• [Work item]
Where does the word "removed" appear in the data? Copy every line that holds it.

• [The input]
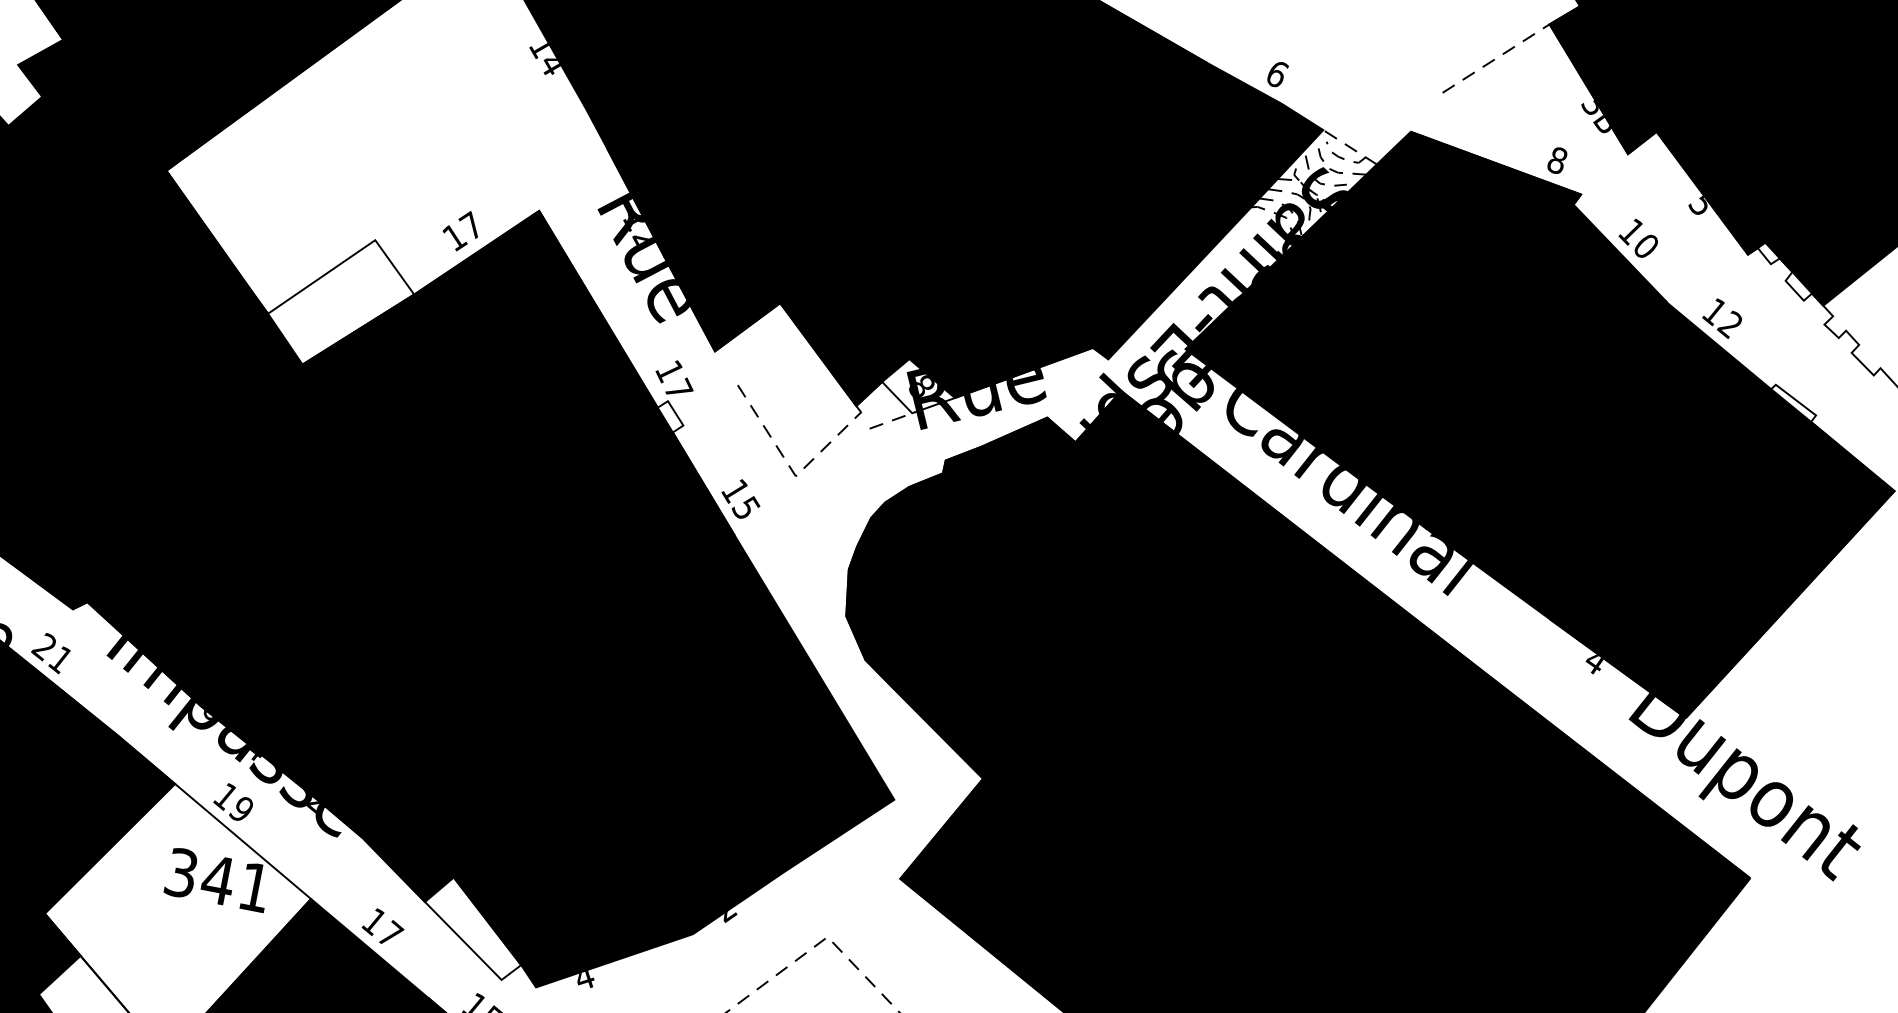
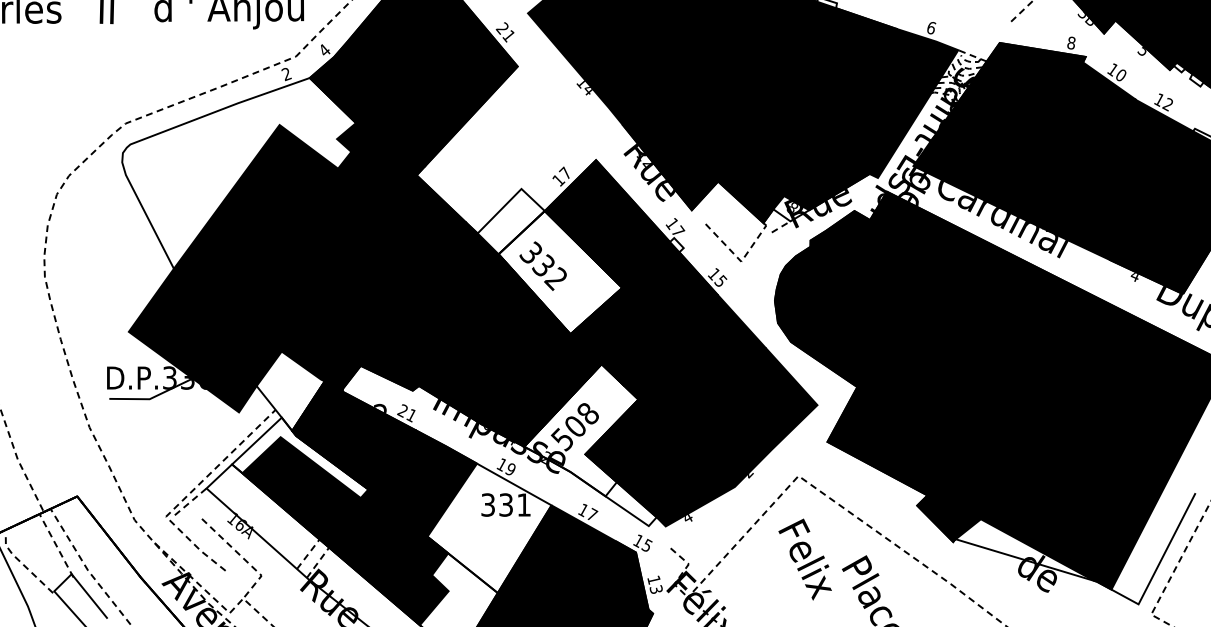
fill: (421, 426) -> (560, 272), removed
fill: (401, 757) -> (581, 430), removed
text: (217, 878) -> (505, 504), 341 -> 331

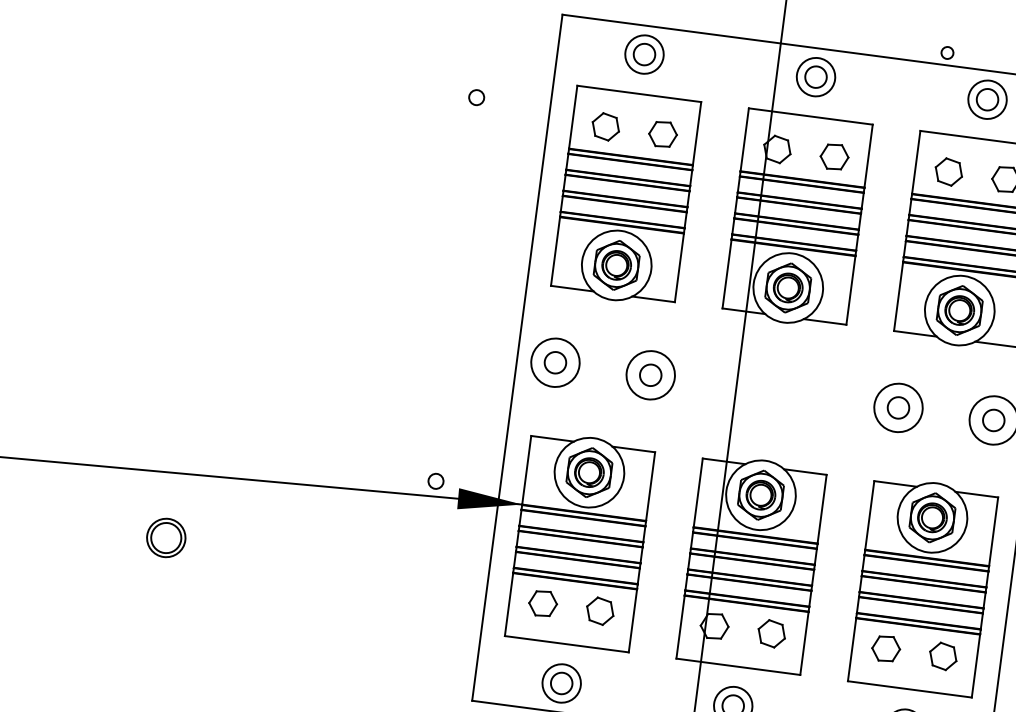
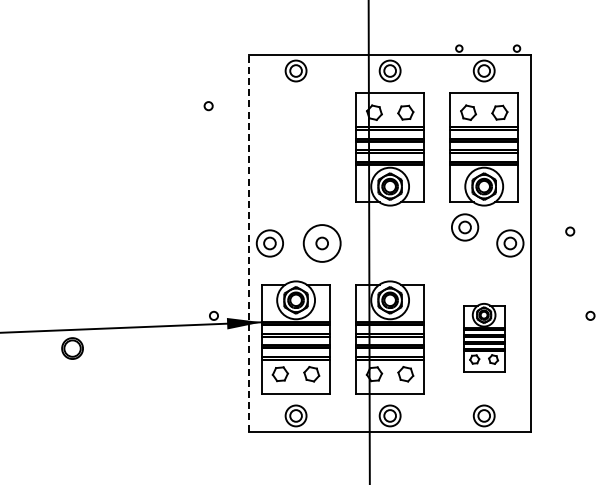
part: (624, 197) -> (295, 149), removed
line: (518, 356) -> (249, 242), solid -> dashed
circle: (651, 375) -> (322, 243), size x1.4
part: (899, 408) -> (465, 227), moved
part: (166, 537) -> (72, 348), moved
part: (922, 585) -> (483, 337), size x0.6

• [Task output]
fill: (421, 426) -> (560, 272), removed
fill: (401, 757) -> (581, 430), removed
part: (624, 197) -> (295, 149), removed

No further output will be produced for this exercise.